Why is this? First of all, the cloud reduces the waste associated with DevOps. Make no mistake, DevOps can demand a large number of shared development and test data environments: many of them provisioned in expensive physical infrastructures with teams fighting over finite resources. The cloud offers a more cost-effective and flexible infrastructure — all the way from development to production. IT organizations don’t need to wait to use cloud in production, whether private or public. They can use tools like Vagrant and Docker to improve productivity on top of desktops and shared test infrastructures.

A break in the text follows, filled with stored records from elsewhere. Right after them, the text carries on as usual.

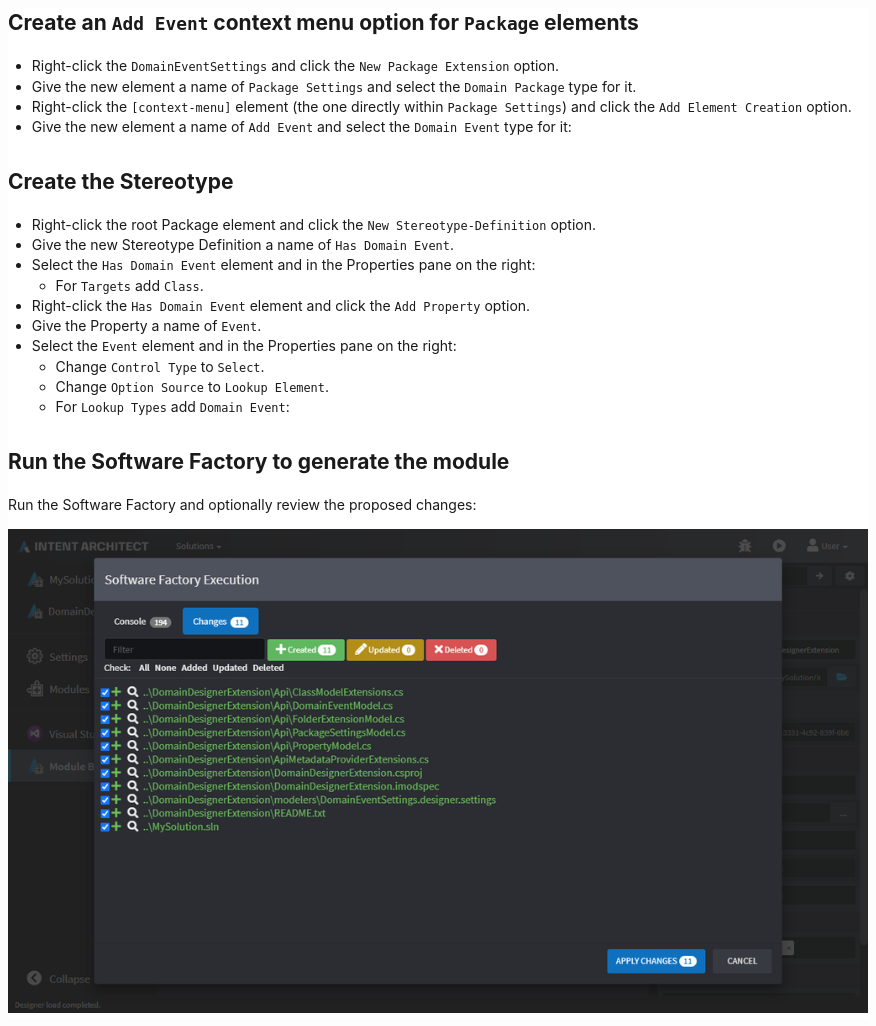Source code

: <p><video style="max-width: 100%" muted="true" loop="true" autoplay="true" src="videos/folder-add-event-context-menu-option.mp4"></video></p>

## Create an `Add Event` context menu option for `Package` elements

- Right-click the `DomainEventSettings` and click the `New Package Extension` option.
- Give the new element a name of `Package Settings` and select the `Domain Package` type for it.
- Right-click the `[context-menu]` element (the one directly within `Package Settings`) and click the `Add Element Creation` option.
- Give the new element a name of `Add Event` and select the `Domain Event` type for it:

<p><video style="max-width: 100%" muted="true" loop="true" autoplay="true" src="videos/package-add-event-context-menu-option.mp4"></video></p>

## Create the Stereotype

- Right-click the root Package element and click the `New Stereotype-Definition` option.
- Give the new Stereotype Definition a name of `Has Domain Event`.
- Select the `Has Domain Event` element and in the Properties pane on the right:
  - For `Targets` add `Class`.
- Right-click the `Has Domain Event` element and click the `Add Property` option.
- Give the Property a name of `Event`.
- Select the `Event` element and in the Properties pane on the right:
  - Change `Control Type` to `Select`.
  - Change `Option Source` to `Lookup Element`.
  - For `Lookup Types` add `Domain Event`:

<p><video style="max-width: 100%" muted="true" loop="true" autoplay="true" src="videos/create-the-stereotype.mp4"></video></p>

## Run the Software Factory to generate the module

Run the Software Factory and optionally review the proposed changes:

![Staging files](images/software-factory-run.png)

Second there’s the speed. DevOps helps organizations deliver change reliably and frequently. Meanwhile, production support needs to understand what that change involves — from the business rules at the top, to the infrastructure at the bottom. Put DevOps in a cloud environment and you benefit from faster cross-functional collaboration, comprehensive version control and automation that supports change management.

Third, the cloud can make or break a DevOps strategy. Most companies are looking to deploy applications in hybrid cloud environments. To support this, a DevOps package needs an interface with the cloud provider’s management system. DevOps in the cloud gives you standardized and transparent access to resources via APIs, which in turn breaks down the walls between different applications and back-end services. Look at it this way: Your virtual platform must be as adaptable and scalable as the applications you are deploying, otherwise you won’t keep up with the demanding delivery requirements.

Cloud computing, agile development, and DevOps are interlocking parts of a continuous delivery model. And a strategy for transforming IT into a business enabler. If cloud is an automotive chassis, DevOps can be considered the V8 engine that drives it.

Todd DeLaughter is CEO of Automic, a business automation software company.